» **Source data**
§

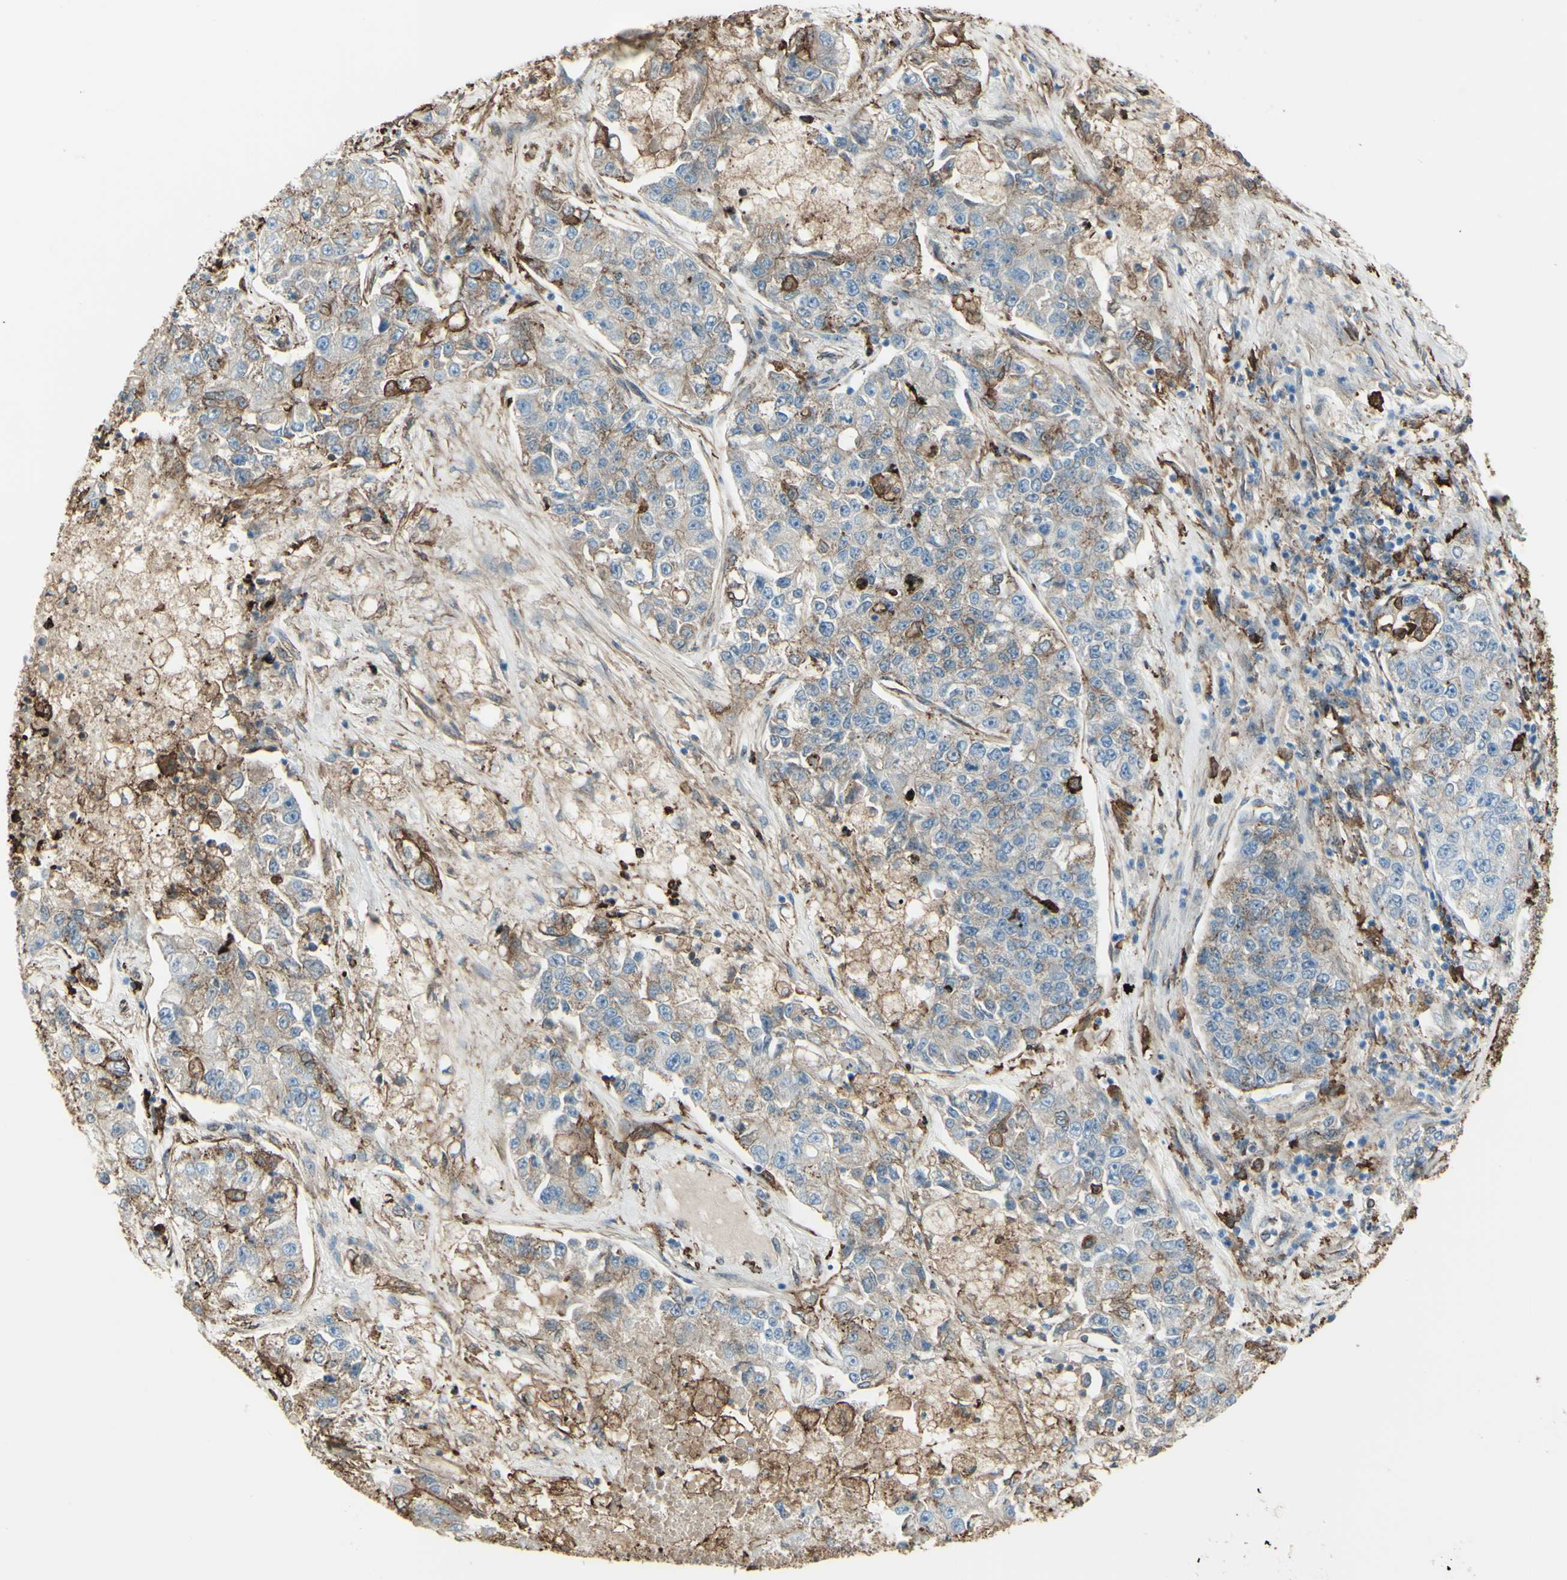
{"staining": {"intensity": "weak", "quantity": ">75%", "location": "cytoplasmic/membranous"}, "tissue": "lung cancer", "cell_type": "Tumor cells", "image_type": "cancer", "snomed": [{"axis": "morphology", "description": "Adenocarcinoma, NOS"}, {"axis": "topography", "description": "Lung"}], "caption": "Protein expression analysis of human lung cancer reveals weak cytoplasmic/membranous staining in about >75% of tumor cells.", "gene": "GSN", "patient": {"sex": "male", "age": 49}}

§

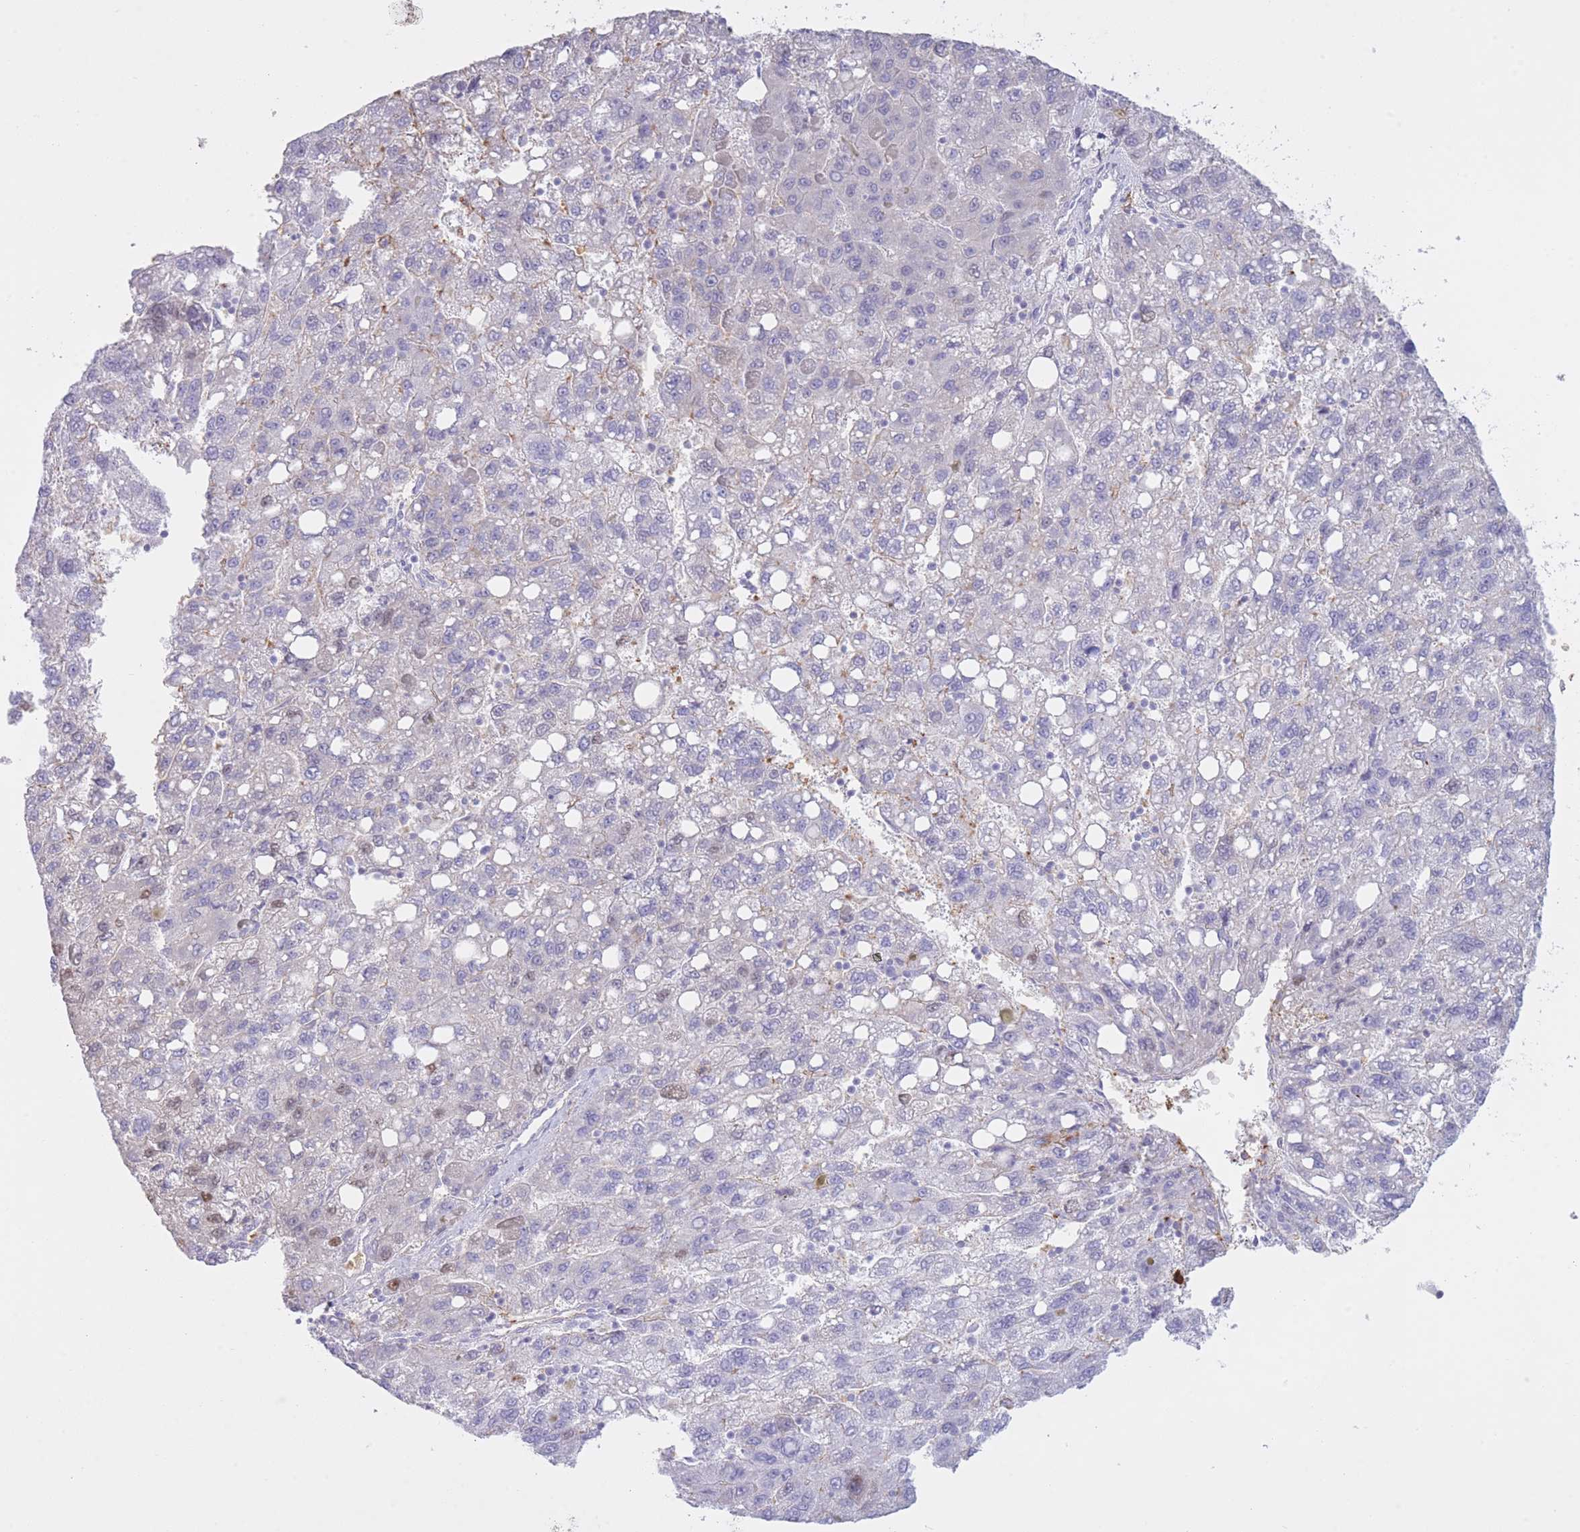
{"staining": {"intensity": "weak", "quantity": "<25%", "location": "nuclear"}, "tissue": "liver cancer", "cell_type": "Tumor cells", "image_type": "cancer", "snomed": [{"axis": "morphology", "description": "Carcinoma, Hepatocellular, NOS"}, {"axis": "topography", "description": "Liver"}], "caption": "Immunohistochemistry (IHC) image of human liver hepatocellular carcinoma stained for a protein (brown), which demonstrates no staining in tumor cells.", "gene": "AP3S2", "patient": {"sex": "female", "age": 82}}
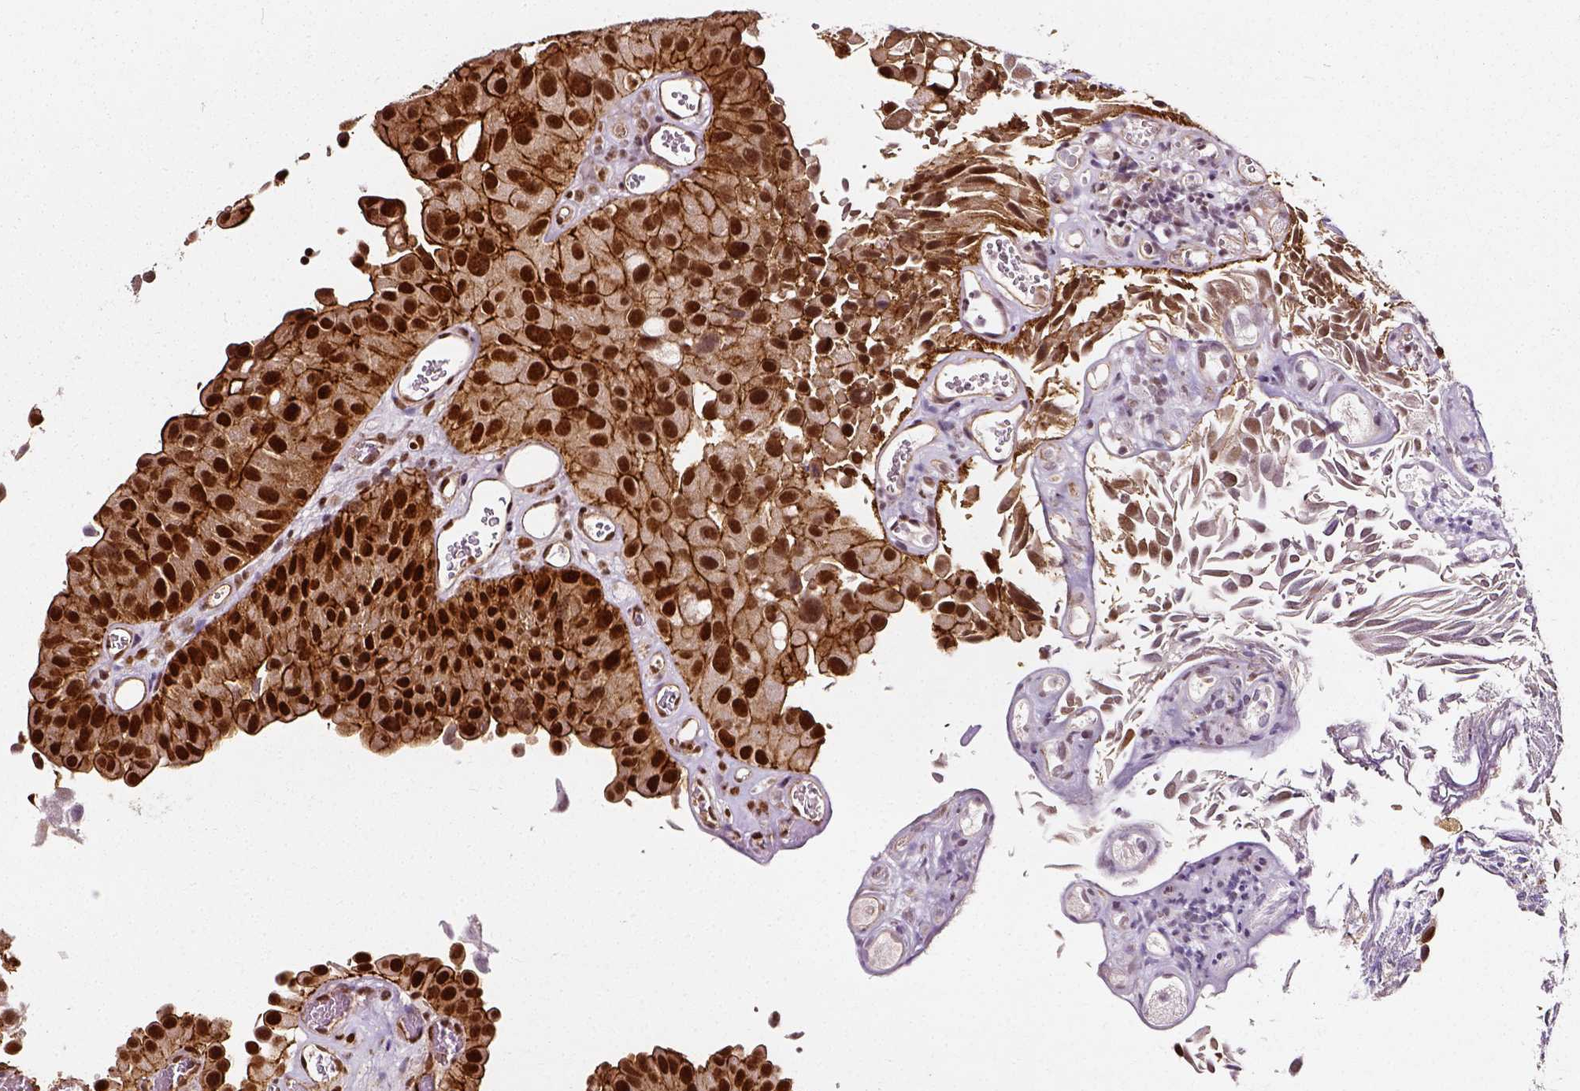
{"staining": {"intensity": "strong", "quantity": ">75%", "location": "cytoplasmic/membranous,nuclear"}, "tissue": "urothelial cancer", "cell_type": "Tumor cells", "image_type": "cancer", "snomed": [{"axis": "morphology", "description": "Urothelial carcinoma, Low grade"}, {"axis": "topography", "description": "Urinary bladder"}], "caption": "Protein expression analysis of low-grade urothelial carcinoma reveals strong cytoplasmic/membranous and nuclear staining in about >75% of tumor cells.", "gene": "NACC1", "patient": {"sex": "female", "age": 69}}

§

» **Required action**
Exact copy, no pictures. Write out the lines in the entries above, starting with the line with "(IHC) image of" and going on through the line with "analysis of low-grade", keeping both.

» **Task response**
{"staining": {"intensity": "weak", "quantity": "<25%", "location": "nuclear"}, "tissue": "liver cancer", "cell_type": "Tumor cells", "image_type": "cancer", "snomed": [{"axis": "morphology", "description": "Carcinoma, Hepatocellular, NOS"}, {"axis": "topography", "description": "Liver"}], "caption": "Immunohistochemistry (IHC) image of human liver hepatocellular carcinoma stained for a protein (brown), which demonstrates no staining in tumor cells.", "gene": "AP3S2", "patient": {"sex": "female", "age": 82}}
{"staining": {"intensity": "strong", "quantity": ">75%", "location": "cytoplasmic/membranous,nuclear"}, "tissue": "urothelial cancer", "cell_type": "Tumor cells", "image_type": "cancer", "snomed": [{"axis": "morphology", "description": "Urothelial carcinoma, Low grade"}, {"axis": "topography", "description": "Urinary bladder"}], "caption": "Protein expression analysis of low-grade urothelial carcinoma reveals strong cytoplasmic/membranous and nuclear staining in about >75% of tumor cells.", "gene": "NACC1", "patient": {"sex": "female", "age": 69}}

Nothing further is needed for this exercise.